[DATA TO USE Boundary: Start]
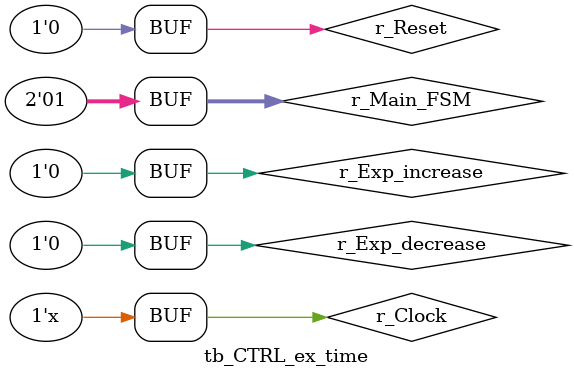
<source format=v>
`timescale 1us/1ns			//Simulation time (how often update values and sets value of delay time units)
module tb_CTRL_ex_time;
	parameter s_IDLE 		= 2'b00;
	parameter s_EXPOSURE	= 2'b01;
	parameter s_READOUT 	= 2'b10;
	
	reg r_Exp_increase = 1'b0;
	reg r_Exp_decrease = 1'b0;
	reg r_Clock = 1'b0;
	reg r_Reset = 1'b0;
	reg [1:0] r_Main_FSM = s_IDLE;
	
  	wire [4:0] w_count_time;
	
	//Instantiation of CTRL_ex_time, called UUT (Unit Under Test)
	CTRL_ex_time UUT (
		.i_Exp_increase(r_Exp_increase),
		.i_Exp_decrease(r_Exp_decrease),
		.i_Clock(r_Clock),
		.i_Reset(r_Reset),
		.i_Main_FSM(r_Main_FSM),
      	.o_count_time(w_count_time)
	);
  
  	always #2 r_Clock <= !r_Clock;
	
  	initial begin				//Function calls to create a *.vcd file
  		$dumpfile("dump.vcd");	//NECESSARY JUST TO SIMULATE IN edaplayground.com
  		$dumpvars(1);			//WITH EITHER VERILOG OR SYSTEMVERILOG
	end
  
	initial begin	//Initial block
		r_Reset <= 1'b1; #10	//10us seconds
		r_Reset <= 1'b0;
		r_Main_FSM <= s_IDLE;
		
		r_Exp_increase <= 1'b1; #10
		r_Exp_increase <= 1'b0; #10
		r_Exp_increase <= 1'b1; #10
		r_Exp_increase <= 1'b0; #10
		r_Exp_increase <= 1'b1; #10
		r_Exp_increase <= 1'b0; #10
		r_Exp_increase <= 1'b1; #10
		r_Exp_increase <= 1'b0; #10
		
		r_Exp_decrease <= 1'b1; #10
		r_Exp_decrease <= 1'b0; #10
		r_Exp_decrease <= 1'b1; #10
		r_Exp_decrease <= 1'b0; #10
		
		r_Main_FSM <= s_EXPOSURE;
		
		$display("Test Complete");
	end

endmodule	//tb_CTRL_ex_time
</source>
[DATA TO USE Boundary: End]
EXERCISE PROMPT –
Give back every record exactly. Omit the pictures.

OUTPUT –
<source format=v>
`timescale 1us/1ns			//Simulation time (how often update values and sets value of delay time units)
module tb_CTRL_ex_time;
	parameter s_IDLE 		= 2'b00;
	parameter s_EXPOSURE	= 2'b01;
	parameter s_READOUT 	= 2'b10;
	
	reg r_Exp_increase = 1'b0;
	reg r_Exp_decrease = 1'b0;
	reg r_Clock = 1'b0;
	reg r_Reset = 1'b0;
	reg [1:0] r_Main_FSM = s_IDLE;
	
  	wire [4:0] w_count_time;
	
	//Instantiation of CTRL_ex_time, called UUT (Unit Under Test)
	CTRL_ex_time UUT (
		.i_Exp_increase(r_Exp_increase),
		.i_Exp_decrease(r_Exp_decrease),
		.i_Clock(r_Clock),
		.i_Reset(r_Reset),
		.i_Main_FSM(r_Main_FSM),
      	.o_count_time(w_count_time)
	);
  
  	always #2 r_Clock <= !r_Clock;
	
  	initial begin				//Function calls to create a *.vcd file
  		$dumpfile("dump.vcd");	//NECESSARY JUST TO SIMULATE IN edaplayground.com
  		$dumpvars(1);			//WITH EITHER VERILOG OR SYSTEMVERILOG
	end
  
	initial begin	//Initial block
		r_Reset <= 1'b1; #10	//10us seconds
		r_Reset <= 1'b0;
		r_Main_FSM <= s_IDLE;
		
		r_Exp_increase <= 1'b1; #10
		r_Exp_increase <= 1'b0; #10
		r_Exp_increase <= 1'b1; #10
		r_Exp_increase <= 1'b0; #10
		r_Exp_increase <= 1'b1; #10
		r_Exp_increase <= 1'b0; #10
		r_Exp_increase <= 1'b1; #10
		r_Exp_increase <= 1'b0; #10
		
		r_Exp_decrease <= 1'b1; #10
		r_Exp_decrease <= 1'b0; #10
		r_Exp_decrease <= 1'b1; #10
		r_Exp_decrease <= 1'b0; #10
		
		r_Main_FSM <= s_EXPOSURE;
		
		$display("Test Complete");
	end

endmodule	//tb_CTRL_ex_time
</source>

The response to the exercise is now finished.